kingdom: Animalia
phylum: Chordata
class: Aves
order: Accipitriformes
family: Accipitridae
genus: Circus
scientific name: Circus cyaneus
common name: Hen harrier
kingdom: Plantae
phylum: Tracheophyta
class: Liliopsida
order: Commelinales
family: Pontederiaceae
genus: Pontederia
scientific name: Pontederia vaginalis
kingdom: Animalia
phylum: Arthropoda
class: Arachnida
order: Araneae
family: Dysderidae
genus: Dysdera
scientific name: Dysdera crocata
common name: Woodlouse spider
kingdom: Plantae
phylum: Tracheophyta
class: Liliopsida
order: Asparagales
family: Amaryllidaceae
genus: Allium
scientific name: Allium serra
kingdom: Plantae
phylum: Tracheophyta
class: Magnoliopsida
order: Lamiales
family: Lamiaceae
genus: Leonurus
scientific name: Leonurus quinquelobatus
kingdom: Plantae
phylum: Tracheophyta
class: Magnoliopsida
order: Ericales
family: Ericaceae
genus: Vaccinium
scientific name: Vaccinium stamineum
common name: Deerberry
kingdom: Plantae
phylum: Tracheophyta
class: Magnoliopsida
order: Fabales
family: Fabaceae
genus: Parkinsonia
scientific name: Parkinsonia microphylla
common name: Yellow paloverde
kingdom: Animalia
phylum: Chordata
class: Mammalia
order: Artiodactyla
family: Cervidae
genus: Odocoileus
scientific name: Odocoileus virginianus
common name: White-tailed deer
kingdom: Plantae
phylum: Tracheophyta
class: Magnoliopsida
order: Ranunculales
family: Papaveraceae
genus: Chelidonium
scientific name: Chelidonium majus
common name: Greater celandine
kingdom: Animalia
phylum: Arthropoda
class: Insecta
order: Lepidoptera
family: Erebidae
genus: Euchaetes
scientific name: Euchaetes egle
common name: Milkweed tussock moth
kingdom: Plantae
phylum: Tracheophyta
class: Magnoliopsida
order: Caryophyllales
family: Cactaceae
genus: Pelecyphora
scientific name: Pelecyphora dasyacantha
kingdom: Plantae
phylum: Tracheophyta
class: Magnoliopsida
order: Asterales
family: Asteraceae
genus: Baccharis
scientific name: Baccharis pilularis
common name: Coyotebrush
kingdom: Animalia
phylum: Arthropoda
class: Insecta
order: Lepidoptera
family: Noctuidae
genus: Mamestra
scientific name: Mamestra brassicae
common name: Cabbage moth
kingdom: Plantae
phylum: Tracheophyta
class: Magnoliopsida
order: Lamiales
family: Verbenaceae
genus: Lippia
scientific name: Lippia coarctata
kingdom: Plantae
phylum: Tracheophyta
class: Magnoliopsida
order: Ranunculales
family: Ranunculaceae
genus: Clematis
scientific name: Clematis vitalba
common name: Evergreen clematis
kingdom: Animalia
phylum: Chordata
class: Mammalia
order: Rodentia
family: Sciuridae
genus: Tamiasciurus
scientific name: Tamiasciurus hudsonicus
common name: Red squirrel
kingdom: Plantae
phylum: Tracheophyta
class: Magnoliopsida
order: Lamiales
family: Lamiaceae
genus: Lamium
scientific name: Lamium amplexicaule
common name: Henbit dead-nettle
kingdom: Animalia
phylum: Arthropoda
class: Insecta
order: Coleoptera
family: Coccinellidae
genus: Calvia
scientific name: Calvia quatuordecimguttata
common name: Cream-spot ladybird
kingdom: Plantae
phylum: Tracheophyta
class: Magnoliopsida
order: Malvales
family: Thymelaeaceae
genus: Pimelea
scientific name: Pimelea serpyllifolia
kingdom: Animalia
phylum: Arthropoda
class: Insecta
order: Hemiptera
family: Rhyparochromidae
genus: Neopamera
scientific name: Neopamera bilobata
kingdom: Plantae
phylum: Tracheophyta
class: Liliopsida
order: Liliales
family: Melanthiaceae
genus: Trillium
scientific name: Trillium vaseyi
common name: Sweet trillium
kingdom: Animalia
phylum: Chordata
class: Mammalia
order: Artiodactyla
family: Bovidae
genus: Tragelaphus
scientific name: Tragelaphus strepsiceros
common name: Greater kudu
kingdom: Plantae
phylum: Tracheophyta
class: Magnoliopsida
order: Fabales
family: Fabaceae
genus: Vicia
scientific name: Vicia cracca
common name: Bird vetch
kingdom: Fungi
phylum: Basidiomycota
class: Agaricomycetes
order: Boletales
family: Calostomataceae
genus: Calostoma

━━━━━━━━━━

**Problem statement**
Retype all of the lines from the records above, keeping every character as it is.

**Exercise solution**
kingdom: Animalia
phylum: Chordata
class: Aves
order: Accipitriformes
family: Accipitridae
genus: Circus
scientific name: Circus cyaneus
common name: Hen harrier
kingdom: Plantae
phylum: Tracheophyta
class: Liliopsida
order: Commelinales
family: Pontederiaceae
genus: Pontederia
scientific name: Pontederia vaginalis
kingdom: Animalia
phylum: Arthropoda
class: Arachnida
order: Araneae
family: Dysderidae
genus: Dysdera
scientific name: Dysdera crocata
common name: Woodlouse spider
kingdom: Plantae
phylum: Tracheophyta
class: Liliopsida
order: Asparagales
family: Amaryllidaceae
genus: Allium
scientific name: Allium serra
kingdom: Plantae
phylum: Tracheophyta
class: Magnoliopsida
order: Lamiales
family: Lamiaceae
genus: Leonurus
scientific name: Leonurus quinquelobatus
kingdom: Plantae
phylum: Tracheophyta
class: Magnoliopsida
order: Ericales
family: Ericaceae
genus: Vaccinium
scientific name: Vaccinium stamineum
common name: Deerberry
kingdom: Plantae
phylum: Tracheophyta
class: Magnoliopsida
order: Fabales
family: Fabaceae
genus: Parkinsonia
scientific name: Parkinsonia microphylla
common name: Yellow paloverde
kingdom: Animalia
phylum: Chordata
class: Mammalia
order: Artiodactyla
family: Cervidae
genus: Odocoileus
scientific name: Odocoileus virginianus
common name: White-tailed deer
kingdom: Plantae
phylum: Tracheophyta
class: Magnoliopsida
order: Ranunculales
family: Papaveraceae
genus: Chelidonium
scientific name: Chelidonium majus
common name: Greater celandine
kingdom: Animalia
phylum: Arthropoda
class: Insecta
order: Lepidoptera
family: Erebidae
genus: Euchaetes
scientific name: Euchaetes egle
common name: Milkweed tussock moth
kingdom: Plantae
phylum: Tracheophyta
class: Magnoliopsida
order: Caryophyllales
family: Cactaceae
genus: Pelecyphora
scientific name: Pelecyphora dasyacantha
kingdom: Plantae
phylum: Tracheophyta
class: Magnoliopsida
order: Asterales
family: Asteraceae
genus: Baccharis
scientific name: Baccharis pilularis
common name: Coyotebrush
kingdom: Animalia
phylum: Arthropoda
class: Insecta
order: Lepidoptera
family: Noctuidae
genus: Mamestra
scientific name: Mamestra brassicae
common name: Cabbage moth
kingdom: Plantae
phylum: Tracheophyta
class: Magnoliopsida
order: Lamiales
family: Verbenaceae
genus: Lippia
scientific name: Lippia coarctata
kingdom: Plantae
phylum: Tracheophyta
class: Magnoliopsida
order: Ranunculales
family: Ranunculaceae
genus: Clematis
scientific name: Clematis vitalba
common name: Evergreen clematis
kingdom: Animalia
phylum: Chordata
class: Mammalia
order: Rodentia
family: Sciuridae
genus: Tamiasciurus
scientific name: Tamiasciurus hudsonicus
common name: Red squirrel
kingdom: Plantae
phylum: Tracheophyta
class: Magnoliopsida
order: Lamiales
family: Lamiaceae
genus: Lamium
scientific name: Lamium amplexicaule
common name: Henbit dead-nettle
kingdom: Animalia
phylum: Arthropoda
class: Insecta
order: Coleoptera
family: Coccinellidae
genus: Calvia
scientific name: Calvia quatuordecimguttata
common name: Cream-spot ladybird
kingdom: Plantae
phylum: Tracheophyta
class: Magnoliopsida
order: Malvales
family: Thymelaeaceae
genus: Pimelea
scientific name: Pimelea serpyllifolia
kingdom: Animalia
phylum: Arthropoda
class: Insecta
order: Hemiptera
family: Rhyparochromidae
genus: Neopamera
scientific name: Neopamera bilobata
kingdom: Plantae
phylum: Tracheophyta
class: Liliopsida
order: Liliales
family: Melanthiaceae
genus: Trillium
scientific name: Trillium vaseyi
common name: Sweet trillium
kingdom: Animalia
phylum: Chordata
class: Mammalia
order: Artiodactyla
family: Bovidae
genus: Tragelaphus
scientific name: Tragelaphus strepsiceros
common name: Greater kudu
kingdom: Plantae
phylum: Tracheophyta
class: Magnoliopsida
order: Fabales
family: Fabaceae
genus: Vicia
scientific name: Vicia cracca
common name: Bird vetch
kingdom: Fungi
phylum: Basidiomycota
class: Agaricomycetes
order: Boletales
family: Calostomataceae
genus: Calostoma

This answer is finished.